== Task brief ==
Go through the material below and copy all lines with "SilkS".

== Supplied material ==
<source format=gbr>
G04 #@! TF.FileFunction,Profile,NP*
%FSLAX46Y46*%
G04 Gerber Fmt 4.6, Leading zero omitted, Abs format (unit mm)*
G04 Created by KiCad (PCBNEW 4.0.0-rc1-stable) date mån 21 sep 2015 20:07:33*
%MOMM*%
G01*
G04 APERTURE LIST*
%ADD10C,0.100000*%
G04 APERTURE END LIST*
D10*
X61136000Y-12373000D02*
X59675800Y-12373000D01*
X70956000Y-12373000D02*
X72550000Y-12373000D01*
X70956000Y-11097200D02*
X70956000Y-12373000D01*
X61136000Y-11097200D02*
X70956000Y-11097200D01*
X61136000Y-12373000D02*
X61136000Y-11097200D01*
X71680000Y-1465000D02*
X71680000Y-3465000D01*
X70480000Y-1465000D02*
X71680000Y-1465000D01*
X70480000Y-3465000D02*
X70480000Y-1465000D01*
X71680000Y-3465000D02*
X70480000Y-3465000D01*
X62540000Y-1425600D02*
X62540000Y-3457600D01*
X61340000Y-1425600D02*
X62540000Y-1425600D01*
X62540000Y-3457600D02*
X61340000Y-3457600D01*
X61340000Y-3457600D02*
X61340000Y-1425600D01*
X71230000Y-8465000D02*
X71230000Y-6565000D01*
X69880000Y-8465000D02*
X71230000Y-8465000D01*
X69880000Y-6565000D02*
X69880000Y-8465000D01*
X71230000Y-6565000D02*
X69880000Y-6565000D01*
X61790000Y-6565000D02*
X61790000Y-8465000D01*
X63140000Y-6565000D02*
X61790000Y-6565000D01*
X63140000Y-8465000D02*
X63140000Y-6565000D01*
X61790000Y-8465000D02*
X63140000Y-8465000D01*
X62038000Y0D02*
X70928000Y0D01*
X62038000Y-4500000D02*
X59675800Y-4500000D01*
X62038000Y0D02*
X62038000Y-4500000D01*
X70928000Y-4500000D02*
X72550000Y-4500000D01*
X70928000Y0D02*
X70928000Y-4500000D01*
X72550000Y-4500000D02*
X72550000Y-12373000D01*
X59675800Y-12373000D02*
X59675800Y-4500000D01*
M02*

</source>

---

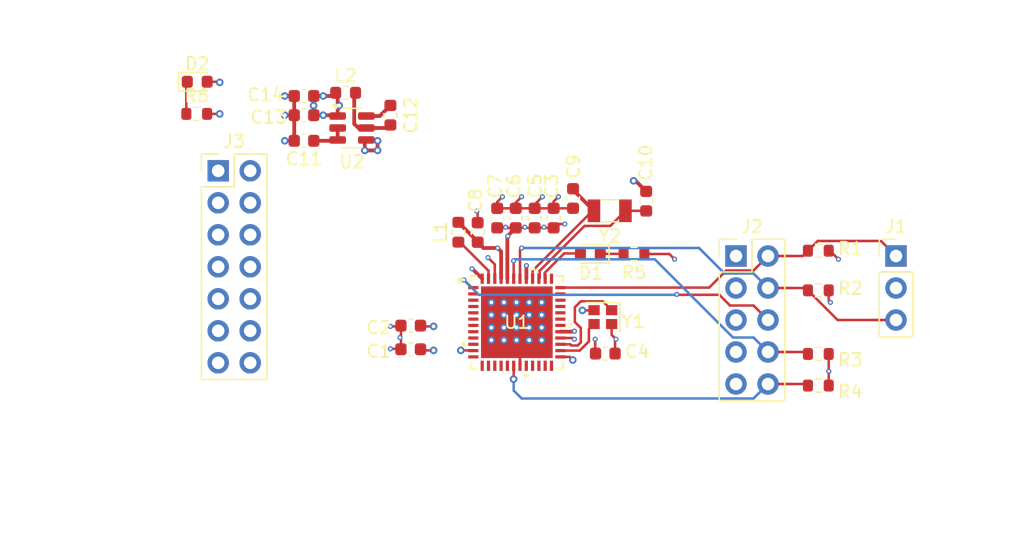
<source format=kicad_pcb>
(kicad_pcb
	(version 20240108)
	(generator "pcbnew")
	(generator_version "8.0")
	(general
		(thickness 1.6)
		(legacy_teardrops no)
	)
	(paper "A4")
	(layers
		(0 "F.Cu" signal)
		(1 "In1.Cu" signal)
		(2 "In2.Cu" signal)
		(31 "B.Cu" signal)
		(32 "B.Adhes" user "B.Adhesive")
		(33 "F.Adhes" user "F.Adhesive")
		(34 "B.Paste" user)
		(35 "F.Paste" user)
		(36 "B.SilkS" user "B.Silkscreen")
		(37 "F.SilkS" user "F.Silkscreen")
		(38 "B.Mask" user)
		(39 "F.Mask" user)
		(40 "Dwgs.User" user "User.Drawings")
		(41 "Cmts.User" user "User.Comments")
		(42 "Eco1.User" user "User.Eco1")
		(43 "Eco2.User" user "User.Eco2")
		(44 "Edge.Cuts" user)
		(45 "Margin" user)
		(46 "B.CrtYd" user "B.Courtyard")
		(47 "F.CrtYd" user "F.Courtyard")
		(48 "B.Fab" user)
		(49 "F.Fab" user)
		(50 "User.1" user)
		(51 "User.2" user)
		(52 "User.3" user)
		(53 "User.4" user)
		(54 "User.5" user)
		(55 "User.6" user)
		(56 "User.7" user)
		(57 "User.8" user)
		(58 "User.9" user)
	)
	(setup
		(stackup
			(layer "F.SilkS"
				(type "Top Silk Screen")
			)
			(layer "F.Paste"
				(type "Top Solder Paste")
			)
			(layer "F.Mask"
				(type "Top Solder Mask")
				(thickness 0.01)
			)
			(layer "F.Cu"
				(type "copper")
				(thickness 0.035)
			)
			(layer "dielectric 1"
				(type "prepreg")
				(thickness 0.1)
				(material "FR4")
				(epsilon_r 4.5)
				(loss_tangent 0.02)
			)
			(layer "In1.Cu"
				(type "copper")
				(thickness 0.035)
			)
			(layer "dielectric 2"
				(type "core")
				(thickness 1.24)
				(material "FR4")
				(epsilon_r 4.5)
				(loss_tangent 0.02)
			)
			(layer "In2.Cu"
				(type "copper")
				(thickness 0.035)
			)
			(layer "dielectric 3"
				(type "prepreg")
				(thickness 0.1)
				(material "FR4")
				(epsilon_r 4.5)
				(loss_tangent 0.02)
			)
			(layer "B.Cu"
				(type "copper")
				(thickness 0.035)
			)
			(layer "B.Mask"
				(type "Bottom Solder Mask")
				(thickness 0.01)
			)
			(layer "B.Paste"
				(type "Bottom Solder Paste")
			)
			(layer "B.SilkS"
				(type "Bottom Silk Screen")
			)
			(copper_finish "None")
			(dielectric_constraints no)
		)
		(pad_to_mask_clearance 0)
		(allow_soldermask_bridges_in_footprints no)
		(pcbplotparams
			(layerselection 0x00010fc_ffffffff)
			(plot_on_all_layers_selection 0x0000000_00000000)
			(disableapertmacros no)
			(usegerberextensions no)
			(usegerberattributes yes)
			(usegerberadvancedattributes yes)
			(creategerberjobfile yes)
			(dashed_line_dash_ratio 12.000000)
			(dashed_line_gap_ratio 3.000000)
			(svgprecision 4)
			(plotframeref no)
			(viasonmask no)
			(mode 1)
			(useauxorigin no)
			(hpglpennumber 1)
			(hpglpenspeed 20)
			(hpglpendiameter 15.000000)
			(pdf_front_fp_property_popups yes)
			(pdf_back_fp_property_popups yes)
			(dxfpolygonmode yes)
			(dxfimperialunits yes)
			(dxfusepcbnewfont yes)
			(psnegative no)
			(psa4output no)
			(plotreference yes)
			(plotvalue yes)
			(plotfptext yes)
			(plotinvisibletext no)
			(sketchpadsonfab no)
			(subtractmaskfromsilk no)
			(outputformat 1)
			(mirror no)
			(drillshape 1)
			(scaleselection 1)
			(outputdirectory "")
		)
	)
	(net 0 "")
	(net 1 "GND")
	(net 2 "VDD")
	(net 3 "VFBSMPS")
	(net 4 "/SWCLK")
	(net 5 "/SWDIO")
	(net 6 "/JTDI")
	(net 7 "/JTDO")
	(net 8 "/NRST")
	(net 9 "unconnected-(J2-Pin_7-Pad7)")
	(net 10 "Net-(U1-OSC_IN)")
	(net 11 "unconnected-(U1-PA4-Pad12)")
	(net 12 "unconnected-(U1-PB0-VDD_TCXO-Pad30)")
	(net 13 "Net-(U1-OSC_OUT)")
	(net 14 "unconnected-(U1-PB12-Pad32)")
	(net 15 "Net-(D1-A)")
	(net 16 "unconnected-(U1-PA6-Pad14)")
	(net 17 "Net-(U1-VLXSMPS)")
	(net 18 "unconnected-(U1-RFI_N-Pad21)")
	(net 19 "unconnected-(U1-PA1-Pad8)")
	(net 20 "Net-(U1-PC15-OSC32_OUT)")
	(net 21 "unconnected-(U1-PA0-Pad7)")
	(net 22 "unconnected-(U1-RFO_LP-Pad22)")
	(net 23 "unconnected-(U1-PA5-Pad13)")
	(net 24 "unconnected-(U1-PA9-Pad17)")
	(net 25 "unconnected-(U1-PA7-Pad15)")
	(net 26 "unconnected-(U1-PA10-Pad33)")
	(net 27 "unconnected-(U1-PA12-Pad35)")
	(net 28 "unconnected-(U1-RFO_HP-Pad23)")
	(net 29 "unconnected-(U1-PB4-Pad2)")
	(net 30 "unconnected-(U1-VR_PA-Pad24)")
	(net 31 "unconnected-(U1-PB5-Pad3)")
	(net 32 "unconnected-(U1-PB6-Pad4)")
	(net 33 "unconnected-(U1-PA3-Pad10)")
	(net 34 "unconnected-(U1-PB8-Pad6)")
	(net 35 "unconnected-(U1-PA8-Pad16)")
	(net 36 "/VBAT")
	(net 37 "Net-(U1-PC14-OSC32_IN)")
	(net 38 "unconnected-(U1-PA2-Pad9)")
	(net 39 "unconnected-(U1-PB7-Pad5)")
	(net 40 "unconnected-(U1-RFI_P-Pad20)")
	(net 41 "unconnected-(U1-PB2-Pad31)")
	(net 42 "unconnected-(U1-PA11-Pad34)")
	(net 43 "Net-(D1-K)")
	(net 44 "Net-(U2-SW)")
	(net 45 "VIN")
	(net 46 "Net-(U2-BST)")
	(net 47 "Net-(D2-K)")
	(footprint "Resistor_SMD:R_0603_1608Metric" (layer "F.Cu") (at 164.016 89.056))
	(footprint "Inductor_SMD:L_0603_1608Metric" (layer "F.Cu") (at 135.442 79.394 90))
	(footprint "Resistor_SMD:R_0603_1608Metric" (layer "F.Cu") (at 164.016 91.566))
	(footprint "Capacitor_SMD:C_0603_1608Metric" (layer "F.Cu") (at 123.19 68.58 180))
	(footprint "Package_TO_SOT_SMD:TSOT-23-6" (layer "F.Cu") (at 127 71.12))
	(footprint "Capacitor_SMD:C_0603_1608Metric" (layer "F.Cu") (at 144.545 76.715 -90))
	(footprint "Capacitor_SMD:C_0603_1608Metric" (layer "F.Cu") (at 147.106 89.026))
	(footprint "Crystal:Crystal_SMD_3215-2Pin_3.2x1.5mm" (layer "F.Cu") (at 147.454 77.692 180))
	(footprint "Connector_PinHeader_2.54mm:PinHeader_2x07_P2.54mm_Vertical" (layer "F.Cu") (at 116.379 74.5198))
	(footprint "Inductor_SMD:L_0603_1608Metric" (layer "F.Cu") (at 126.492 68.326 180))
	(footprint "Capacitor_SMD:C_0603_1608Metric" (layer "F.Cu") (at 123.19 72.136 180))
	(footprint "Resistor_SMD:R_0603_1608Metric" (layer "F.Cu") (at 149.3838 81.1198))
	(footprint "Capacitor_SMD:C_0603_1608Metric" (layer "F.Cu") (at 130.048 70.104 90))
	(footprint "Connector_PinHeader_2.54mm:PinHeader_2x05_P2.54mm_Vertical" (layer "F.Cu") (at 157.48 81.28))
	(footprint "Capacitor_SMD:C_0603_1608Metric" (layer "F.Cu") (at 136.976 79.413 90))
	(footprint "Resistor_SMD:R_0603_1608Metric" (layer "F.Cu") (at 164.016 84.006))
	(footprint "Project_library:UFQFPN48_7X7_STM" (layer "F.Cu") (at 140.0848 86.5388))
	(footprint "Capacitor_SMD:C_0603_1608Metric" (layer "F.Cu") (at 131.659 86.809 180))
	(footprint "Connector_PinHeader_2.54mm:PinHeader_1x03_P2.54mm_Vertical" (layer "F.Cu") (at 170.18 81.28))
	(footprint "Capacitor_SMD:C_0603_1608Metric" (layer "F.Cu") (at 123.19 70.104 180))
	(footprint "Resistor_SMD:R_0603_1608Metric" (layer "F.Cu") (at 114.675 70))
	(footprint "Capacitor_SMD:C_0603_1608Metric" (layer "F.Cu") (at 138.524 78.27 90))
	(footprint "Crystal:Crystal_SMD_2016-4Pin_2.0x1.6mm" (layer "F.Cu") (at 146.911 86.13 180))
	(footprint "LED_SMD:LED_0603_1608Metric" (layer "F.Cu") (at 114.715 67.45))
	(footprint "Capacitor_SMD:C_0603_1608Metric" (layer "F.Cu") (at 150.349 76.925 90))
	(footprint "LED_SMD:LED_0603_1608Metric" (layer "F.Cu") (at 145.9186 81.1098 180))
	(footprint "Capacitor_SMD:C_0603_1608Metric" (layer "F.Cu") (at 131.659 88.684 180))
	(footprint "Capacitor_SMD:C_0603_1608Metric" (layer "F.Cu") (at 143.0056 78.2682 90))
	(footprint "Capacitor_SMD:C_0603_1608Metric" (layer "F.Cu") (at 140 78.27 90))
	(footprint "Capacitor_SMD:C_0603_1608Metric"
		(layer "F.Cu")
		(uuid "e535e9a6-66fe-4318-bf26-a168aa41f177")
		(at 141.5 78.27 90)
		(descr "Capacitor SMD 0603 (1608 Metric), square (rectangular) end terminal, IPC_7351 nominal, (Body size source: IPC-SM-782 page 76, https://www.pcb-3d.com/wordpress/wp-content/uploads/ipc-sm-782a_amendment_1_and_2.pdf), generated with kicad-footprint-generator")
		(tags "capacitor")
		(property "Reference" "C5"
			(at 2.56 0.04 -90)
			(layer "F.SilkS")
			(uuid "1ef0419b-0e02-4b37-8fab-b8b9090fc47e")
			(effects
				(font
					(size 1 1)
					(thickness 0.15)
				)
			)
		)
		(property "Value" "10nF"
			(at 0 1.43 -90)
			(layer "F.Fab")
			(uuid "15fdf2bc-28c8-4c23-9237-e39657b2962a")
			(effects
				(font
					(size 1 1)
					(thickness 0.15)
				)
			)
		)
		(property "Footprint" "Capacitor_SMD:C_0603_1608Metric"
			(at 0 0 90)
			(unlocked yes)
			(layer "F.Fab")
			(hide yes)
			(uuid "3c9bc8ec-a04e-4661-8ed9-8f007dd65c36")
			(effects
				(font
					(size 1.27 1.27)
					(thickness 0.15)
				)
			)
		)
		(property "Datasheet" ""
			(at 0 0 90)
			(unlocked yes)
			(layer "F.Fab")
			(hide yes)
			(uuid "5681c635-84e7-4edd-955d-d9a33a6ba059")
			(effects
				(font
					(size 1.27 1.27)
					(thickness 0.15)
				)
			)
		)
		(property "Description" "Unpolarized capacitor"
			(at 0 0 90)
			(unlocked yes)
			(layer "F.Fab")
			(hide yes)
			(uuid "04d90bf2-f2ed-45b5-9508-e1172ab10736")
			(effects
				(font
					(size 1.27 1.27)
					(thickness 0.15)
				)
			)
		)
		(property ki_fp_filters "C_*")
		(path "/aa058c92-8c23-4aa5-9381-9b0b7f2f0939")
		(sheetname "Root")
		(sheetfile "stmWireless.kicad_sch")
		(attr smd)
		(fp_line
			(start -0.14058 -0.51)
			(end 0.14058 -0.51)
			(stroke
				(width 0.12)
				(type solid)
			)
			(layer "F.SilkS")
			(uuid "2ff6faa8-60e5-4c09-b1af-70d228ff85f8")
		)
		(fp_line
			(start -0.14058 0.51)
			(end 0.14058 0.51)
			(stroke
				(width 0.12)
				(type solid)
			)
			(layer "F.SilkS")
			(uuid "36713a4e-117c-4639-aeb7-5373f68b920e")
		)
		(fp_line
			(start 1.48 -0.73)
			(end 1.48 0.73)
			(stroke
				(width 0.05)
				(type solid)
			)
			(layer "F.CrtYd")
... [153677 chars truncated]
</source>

== Response below ==
		(36 "B.SilkS" user "B.Silkscreen")
		(37 "F.SilkS" user "F.Silkscreen")
			(layer "F.SilkS"
			(layer "B.SilkS"
			(layer "F.SilkS")
			(layer "F.SilkS")
			(layer "F.SilkS")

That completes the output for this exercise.